# Brush T...Good tee or expensive garbage??



## PRGolfer (Apr 18, 2006)

http://abc.eznettools.net/cgi-bin/EZBulletin/bbtopic.cgi?SUID=X327003&&topic=Brush_Tees&&category=0 

What you guys and gals think??? Do you have it??? Had it?? Experience overall??? :dunno:


----------



## DallasGolfer (Apr 20, 2006)

*Brush T*

PRGolfer,
I use the newest Yellow colored Brush T with my Nike SQ driver.

It works very well for me, but do I get extra distance because of it?

I don't know. 

I don't get the marks on bottom and face of my driver that the wood t 
gives.

I don't have lots of Ts in my bag.

I have tried the others for my woods, but do not use them.

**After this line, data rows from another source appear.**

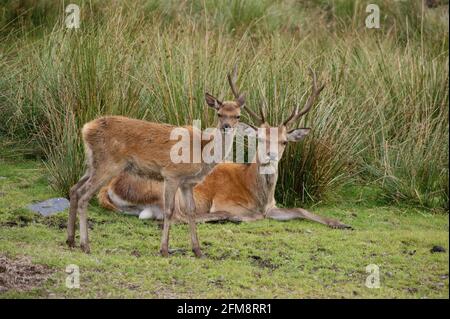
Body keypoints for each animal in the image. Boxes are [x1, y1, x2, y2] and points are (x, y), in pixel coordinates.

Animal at [67, 67, 246, 258]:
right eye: (219, 114)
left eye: (238, 116)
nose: (226, 126)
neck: (202, 151)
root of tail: (86, 129)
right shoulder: (171, 174)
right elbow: (169, 210)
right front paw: (164, 249)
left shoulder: (187, 183)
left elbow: (191, 211)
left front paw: (198, 251)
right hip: (108, 165)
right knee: (84, 195)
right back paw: (85, 245)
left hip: (91, 164)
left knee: (74, 189)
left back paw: (70, 241)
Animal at [97, 69, 352, 230]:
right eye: (260, 138)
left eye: (284, 142)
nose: (270, 156)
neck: (258, 194)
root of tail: (110, 186)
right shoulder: (225, 201)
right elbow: (254, 215)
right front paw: (238, 218)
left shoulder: (273, 206)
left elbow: (300, 209)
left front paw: (341, 223)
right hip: (167, 186)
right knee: (176, 217)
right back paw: (222, 218)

Do not use your irons with them, because they will break the plastic.


----------



## PRGolfer (Apr 18, 2006)

DallasGolfer said:


> PRGolfer,
> I use the newest Yellow colored Brush T with my Nike SQ driver.
> 
> It works very well for me, but do I get extra distance because of it?
> ...



Great info, Thanks!!! :thumbsup:


----------



## Homeless (May 12, 2006)

I wanted to try these aswell. I saw the yellow ones in a golf store, but I assumed that they were just for woods. They looked like they might tee the ball a little high for my liking with irons. I thought the exact same thing about using them to avoid white tee marks on the bottom of my clubs.


----------



## Prea (May 11, 2006)

I use them and they are a good tee, the only thing that i dont like them is if you hit the plastic part that holds the brushes in, the ball doesnt sit right.

Get em.


----------



## dblcorona (May 16, 2006)

I haven't used them, But I bought them for my dad and he loves them. He feels he comes off the tee much smoother.


----------